- WHAT YOU WILL DO
Reproduce, word for word, the stretch of the petitions roundup from "Lange v. California" through "Amendment was lawful.".

(SELECTED TEXT)

Petitions of the week: Title VII for the military, Medicaid work requirements and more
on Aug 12, 2020 at 10:51 pm
This week we highlight cert petitions pending before the Supreme Court that ask the court to assess, among other things, whether Title VII of the Civil Rights Act of 1964 protects uniformed servicemembers and whether Medicaid coverage for certain beneficiaries can be tied to work or other requirements. In Jackson v. Braithwaite, a Black man who served in the Marines sued under Title VII, claiming that he was denied promotions and training opportunities because of his race. The U.S. Court of Appeals for the District of Columbia Circuit held that Title VII applies only to civilian employees, not uniformed servicemembers such as the petitioner. He asks the court to review that decision.
Additionally, the federal government and the state of Arkansas want the court to weigh in on the legality of Medicaid work requirements. In 2018, the secretary of the Department of Health and Human Services began approving state Medicaid programs, including one in Arkansas, that incorporated work and skill-building requirements as conditions of continued eligibility for Medicaid benefits for certain working-age, non-disabled adults. The D.C. Circuit struck down the secretary’s approval as outside Medicaid’s principal objective of providing health coverage. The secretary and the state ask the court to review that decision in Azar v. Gresham and Arkansas v. Gresham.
These and other petitions of the week are below the jump:
Vázquez-Garced v. Financial Oversight and Management Board for Puerto Rico
Issues: (1) Whether the Financial Management and Oversight Board for Puerto Rico may preemptively override the ability of Puerto Rico’s elected government to request reprogramming of funds under section 204(c) of the Puerto Rico Oversight, Management, and Economic Stability Act of 2016 via a blanket ban inserted into a board-certified budget under section 202; and (2) whether the board may, by including in its certified fiscal plan a provision that suspends all reprogramming and prohibits any request from the government for board authorization of reprogramming under section 204(c), impose through the fiscal plan a policy recommendation that the governor previously rejected under section 205.
Lange v. California
Issue: Whether the pursuit of a person whom a police officer has probable cause to believe has committed a misdemeanor categorically qualifies as an exigent circumstance sufficient to allow the officer to enter a home without a warrant.
Azar v. Gresham
Issue: Whether the U.S. Court of Appeals for the District of Columbia Circuit erred in concluding that the secretary of health and human services may not authorize demonstration projects to test requirements that are designed to promote the provision of health-care coverage by means of facilitating the transition of Medicaid beneficiaries to commercial coverage and improving their health.
Arkansas v. Gresham
Issue: Whether the approval by the secretary of health and human services of the Arkansas Works Amendment was lawful.

(End SELECTED TEXT)
(INPUT DATA)

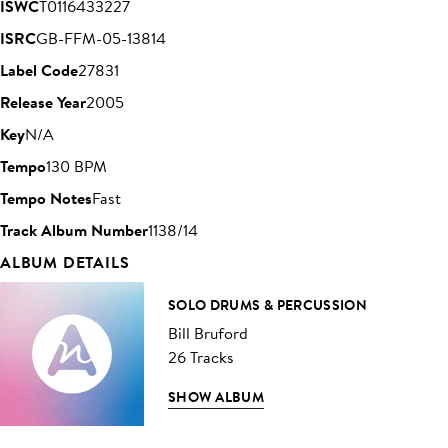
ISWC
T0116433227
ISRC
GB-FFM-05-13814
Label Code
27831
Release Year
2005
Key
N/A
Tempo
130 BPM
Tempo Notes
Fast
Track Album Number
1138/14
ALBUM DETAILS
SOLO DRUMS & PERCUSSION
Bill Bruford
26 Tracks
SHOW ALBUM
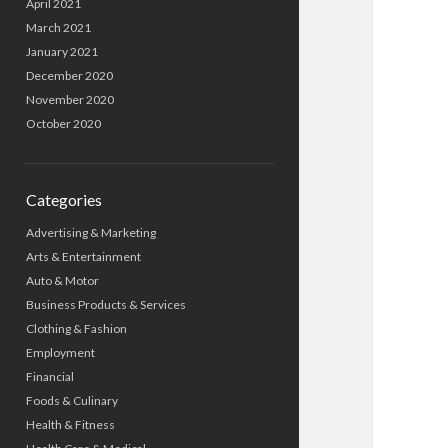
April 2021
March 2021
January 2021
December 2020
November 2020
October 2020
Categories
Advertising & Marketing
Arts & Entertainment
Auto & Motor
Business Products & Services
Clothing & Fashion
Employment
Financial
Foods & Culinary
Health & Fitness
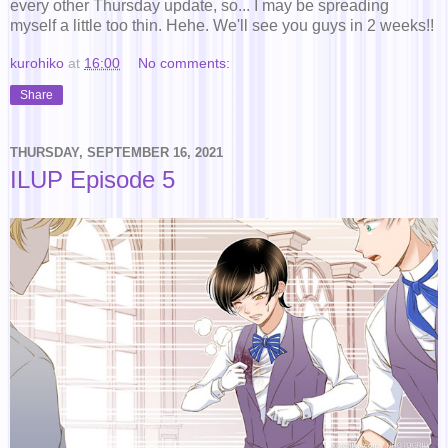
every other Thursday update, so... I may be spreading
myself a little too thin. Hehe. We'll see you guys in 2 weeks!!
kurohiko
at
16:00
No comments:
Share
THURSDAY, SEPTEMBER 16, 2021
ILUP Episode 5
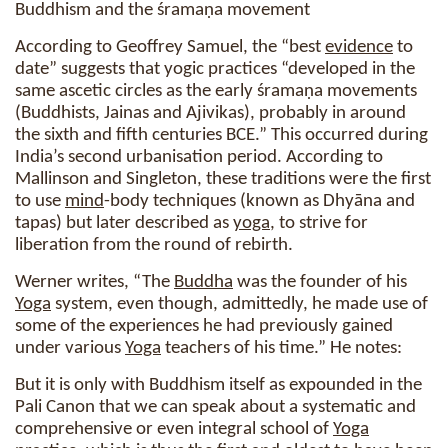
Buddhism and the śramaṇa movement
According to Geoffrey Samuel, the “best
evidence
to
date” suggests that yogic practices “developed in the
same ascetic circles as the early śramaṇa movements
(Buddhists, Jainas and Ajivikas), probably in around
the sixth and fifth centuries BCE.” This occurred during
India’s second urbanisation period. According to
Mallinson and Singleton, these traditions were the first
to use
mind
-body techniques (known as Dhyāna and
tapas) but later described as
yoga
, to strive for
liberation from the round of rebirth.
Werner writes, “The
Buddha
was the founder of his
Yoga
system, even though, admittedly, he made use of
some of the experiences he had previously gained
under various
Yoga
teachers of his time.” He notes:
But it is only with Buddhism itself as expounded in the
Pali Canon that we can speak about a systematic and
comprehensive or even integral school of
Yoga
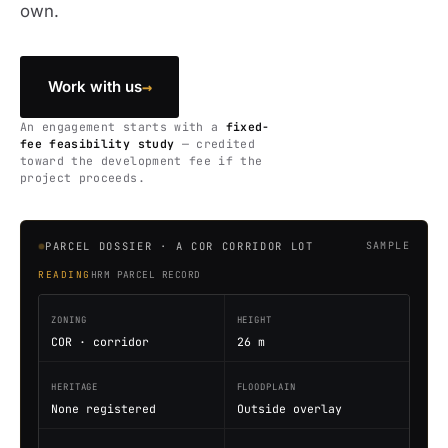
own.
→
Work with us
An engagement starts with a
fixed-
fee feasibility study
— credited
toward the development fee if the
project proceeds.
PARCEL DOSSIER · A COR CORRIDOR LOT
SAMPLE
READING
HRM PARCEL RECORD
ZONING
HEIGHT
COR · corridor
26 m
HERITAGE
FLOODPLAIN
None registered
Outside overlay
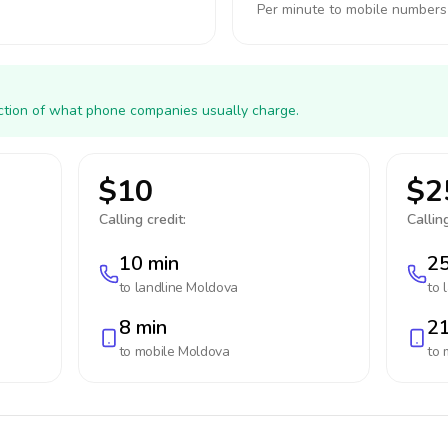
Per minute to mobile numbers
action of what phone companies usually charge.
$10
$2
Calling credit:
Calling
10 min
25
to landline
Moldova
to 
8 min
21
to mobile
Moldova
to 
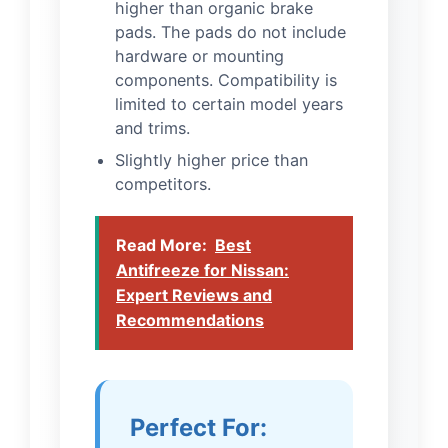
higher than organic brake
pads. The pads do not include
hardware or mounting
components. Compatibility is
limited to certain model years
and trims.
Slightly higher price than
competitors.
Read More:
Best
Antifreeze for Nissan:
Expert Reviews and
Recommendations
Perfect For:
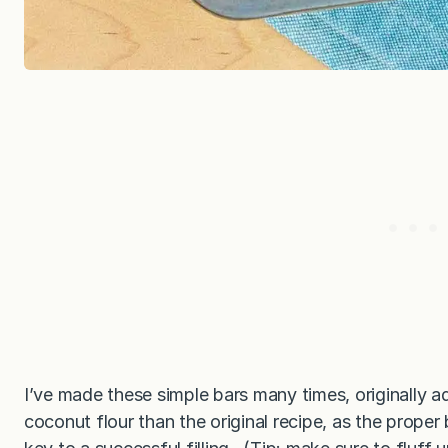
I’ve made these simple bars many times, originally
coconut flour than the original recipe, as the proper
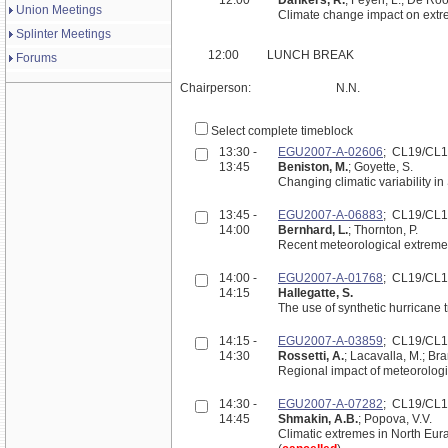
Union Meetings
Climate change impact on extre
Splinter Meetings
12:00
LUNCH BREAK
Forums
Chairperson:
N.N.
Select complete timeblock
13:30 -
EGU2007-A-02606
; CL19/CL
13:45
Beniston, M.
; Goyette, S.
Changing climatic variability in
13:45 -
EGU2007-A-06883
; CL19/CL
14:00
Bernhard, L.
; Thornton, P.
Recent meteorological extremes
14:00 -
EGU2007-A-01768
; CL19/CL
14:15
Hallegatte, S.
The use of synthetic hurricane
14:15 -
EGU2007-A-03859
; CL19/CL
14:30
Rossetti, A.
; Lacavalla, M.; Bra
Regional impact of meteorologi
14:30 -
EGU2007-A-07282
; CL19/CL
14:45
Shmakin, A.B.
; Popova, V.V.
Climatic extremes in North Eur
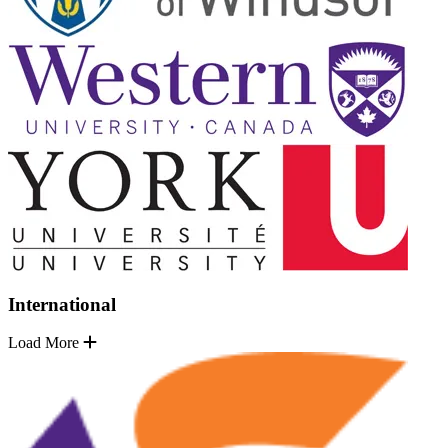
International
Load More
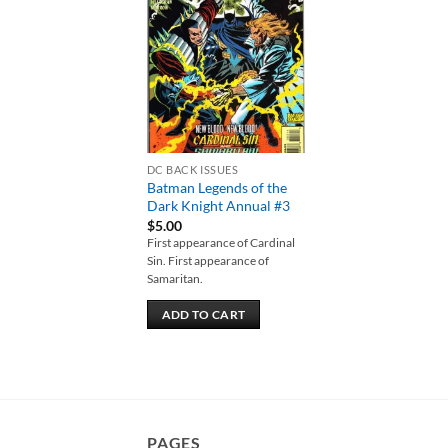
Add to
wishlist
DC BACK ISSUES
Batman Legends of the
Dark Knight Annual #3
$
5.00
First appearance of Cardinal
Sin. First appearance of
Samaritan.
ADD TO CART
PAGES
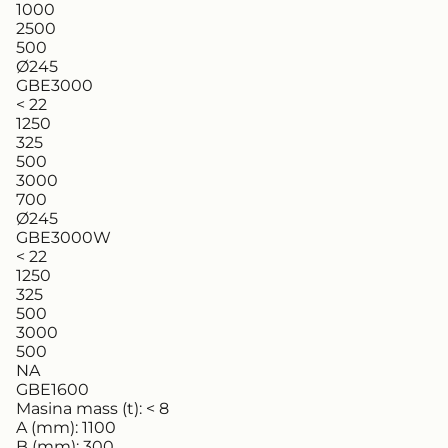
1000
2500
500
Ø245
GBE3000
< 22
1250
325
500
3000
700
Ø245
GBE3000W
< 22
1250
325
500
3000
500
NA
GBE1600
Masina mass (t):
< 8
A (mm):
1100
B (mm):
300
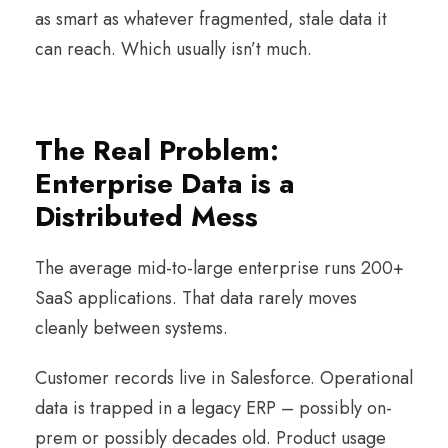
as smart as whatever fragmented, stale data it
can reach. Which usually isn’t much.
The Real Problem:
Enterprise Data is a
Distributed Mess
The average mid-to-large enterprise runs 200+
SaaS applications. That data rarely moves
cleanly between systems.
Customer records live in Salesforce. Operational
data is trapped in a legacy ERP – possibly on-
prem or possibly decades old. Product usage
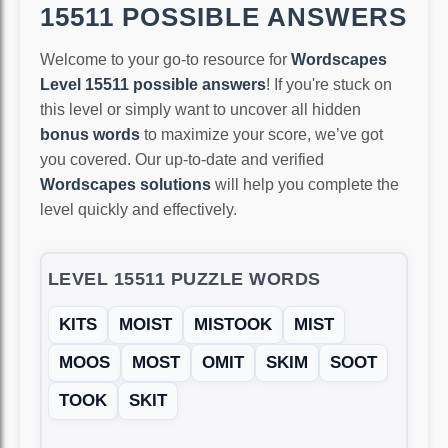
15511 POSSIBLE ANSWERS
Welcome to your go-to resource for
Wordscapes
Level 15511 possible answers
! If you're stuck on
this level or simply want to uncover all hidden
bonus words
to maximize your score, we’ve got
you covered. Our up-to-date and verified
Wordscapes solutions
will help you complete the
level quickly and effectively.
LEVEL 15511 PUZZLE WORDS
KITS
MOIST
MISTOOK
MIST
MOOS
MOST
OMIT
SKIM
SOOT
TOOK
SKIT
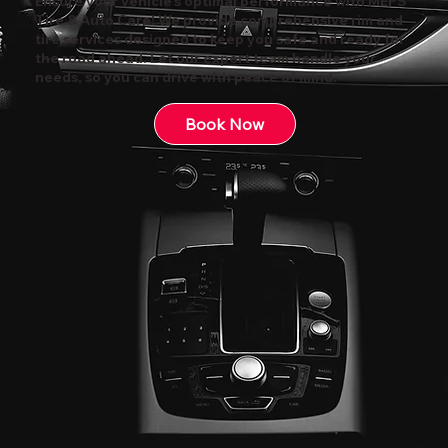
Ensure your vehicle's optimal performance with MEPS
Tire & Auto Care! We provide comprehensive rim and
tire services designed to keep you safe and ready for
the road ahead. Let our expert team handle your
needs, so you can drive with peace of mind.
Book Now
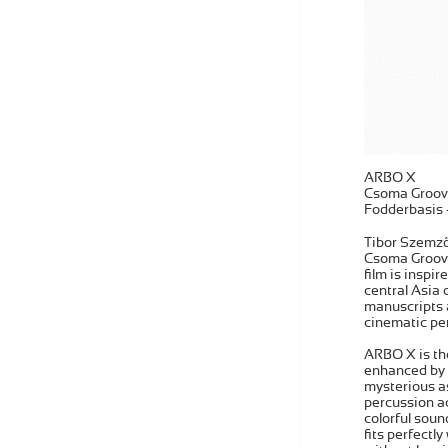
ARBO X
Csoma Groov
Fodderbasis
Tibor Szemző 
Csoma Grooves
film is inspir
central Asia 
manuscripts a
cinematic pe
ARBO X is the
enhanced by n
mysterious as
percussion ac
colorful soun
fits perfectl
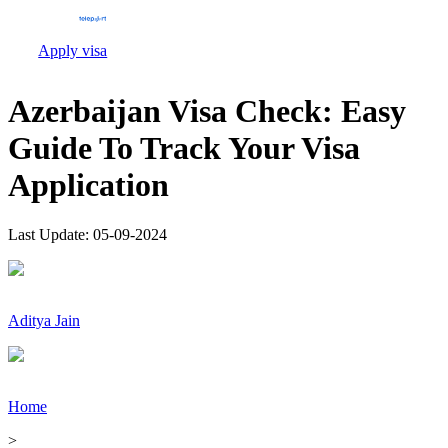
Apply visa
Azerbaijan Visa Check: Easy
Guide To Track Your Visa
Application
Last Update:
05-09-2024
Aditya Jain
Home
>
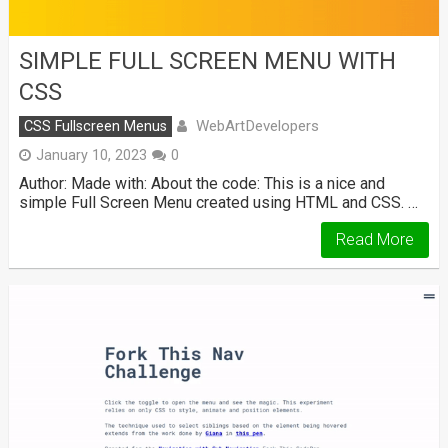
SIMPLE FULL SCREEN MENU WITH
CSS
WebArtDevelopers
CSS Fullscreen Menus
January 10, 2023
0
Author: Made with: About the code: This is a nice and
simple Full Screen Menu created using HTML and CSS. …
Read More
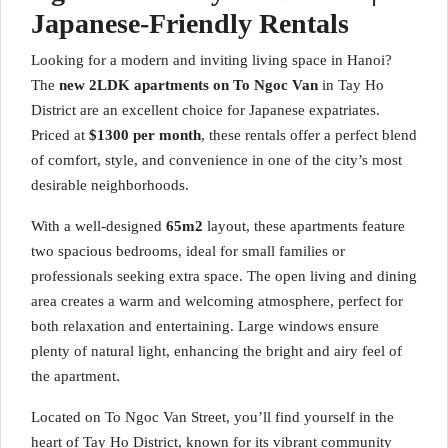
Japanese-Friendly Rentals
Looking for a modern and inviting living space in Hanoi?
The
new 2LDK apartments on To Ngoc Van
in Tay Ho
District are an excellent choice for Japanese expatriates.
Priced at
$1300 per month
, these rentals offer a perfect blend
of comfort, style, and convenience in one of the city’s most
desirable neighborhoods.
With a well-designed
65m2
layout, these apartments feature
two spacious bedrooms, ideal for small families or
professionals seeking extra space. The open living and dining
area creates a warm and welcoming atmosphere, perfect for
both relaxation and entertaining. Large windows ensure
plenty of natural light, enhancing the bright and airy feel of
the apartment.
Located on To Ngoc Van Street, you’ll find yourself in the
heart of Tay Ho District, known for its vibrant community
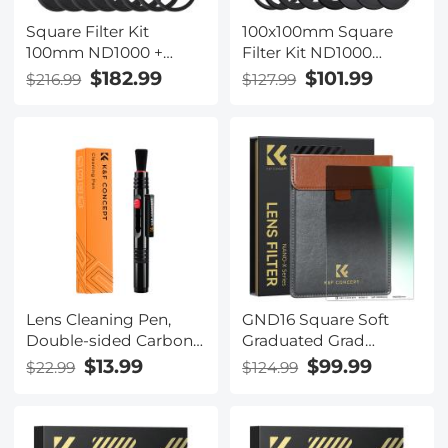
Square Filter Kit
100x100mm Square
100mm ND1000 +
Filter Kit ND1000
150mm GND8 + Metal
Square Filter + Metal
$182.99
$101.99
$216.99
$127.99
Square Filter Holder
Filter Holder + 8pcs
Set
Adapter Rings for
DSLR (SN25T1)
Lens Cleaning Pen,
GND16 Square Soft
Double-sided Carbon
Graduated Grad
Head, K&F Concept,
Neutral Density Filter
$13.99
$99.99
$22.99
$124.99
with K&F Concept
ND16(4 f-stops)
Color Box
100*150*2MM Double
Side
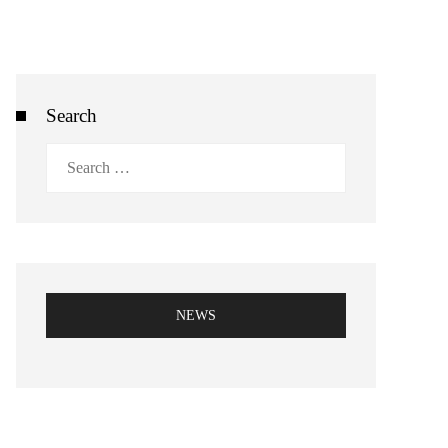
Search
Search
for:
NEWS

(End INPUT DATA)

- EXERCISE ANSWER
Lange v. California
Issue: Whether the pursuit of a person whom a police officer has probable cause to believe has committed a misdemeanor categorically qualifies as an exigent circumstance sufficient to allow the officer to enter a home without a warrant.
Azar v. Gresham
Issue: Whether the U.S. Court of Appeals for the District of Columbia Circuit erred in concluding that the secretary of health and human services may not authorize demonstration projects to test requirements that are designed to promote the provision of health-care coverage by means of facilitating the transition of Medicaid beneficiaries to commercial coverage and improving their health.
Arkansas v. Gresham
Issue: Whether the approval by the secretary of health and human services of the Arkansas Works Amendment was lawful.